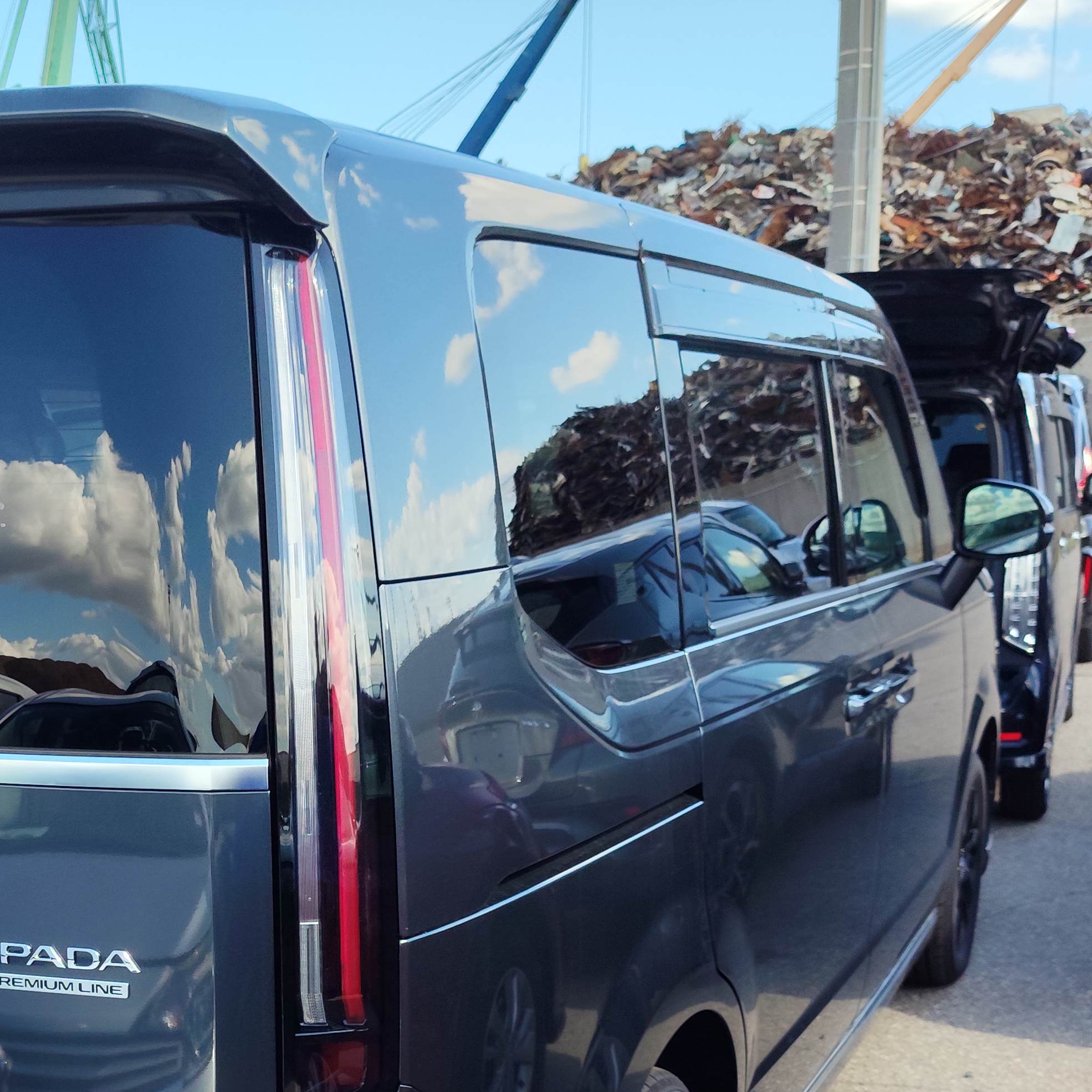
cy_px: 949
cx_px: 244
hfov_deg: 32.0
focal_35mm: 52
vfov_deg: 31.5
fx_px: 1856
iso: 50
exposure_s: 1/699
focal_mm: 4.71
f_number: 1.79
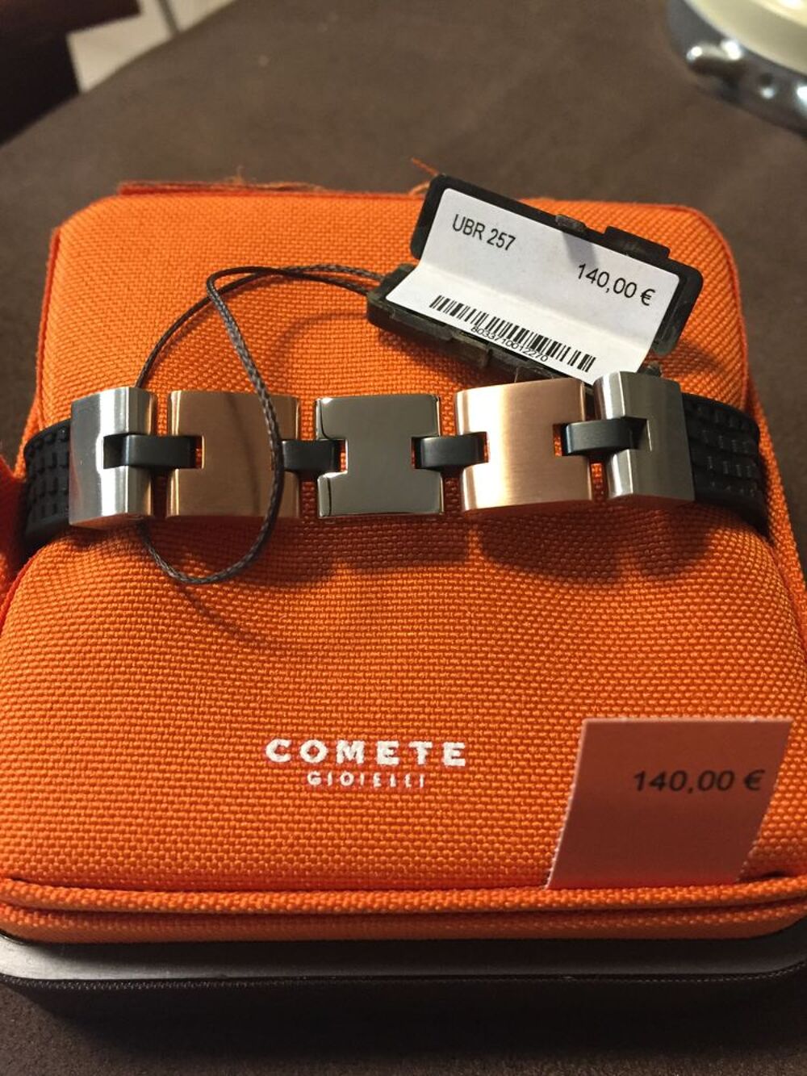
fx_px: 901
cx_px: 404
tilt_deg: -50.9
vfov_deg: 61.7
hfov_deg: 48.2
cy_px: 538
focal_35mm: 29
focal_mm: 4.15
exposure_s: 1/33
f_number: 2.2
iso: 250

○ ○ ○ ○

Task to carry out: Go back to the line that contains "hfov_deg: 32.0" and copy it, along with each line after it through the end of the listing above, exactly and without pictures.

Output of the exercise:
hfov_deg: 32.0
focal_35mm: 52
vfov_deg: 31.5
fx_px: 1856
iso: 50
exposure_s: 1/699
focal_mm: 4.71
f_number: 1.79
fx_px: 901
cx_px: 404
tilt_deg: -50.9
vfov_deg: 61.7
hfov_deg: 48.2
cy_px: 538
focal_35mm: 29
focal_mm: 4.15
exposure_s: 1/33
f_number: 2.2
iso: 250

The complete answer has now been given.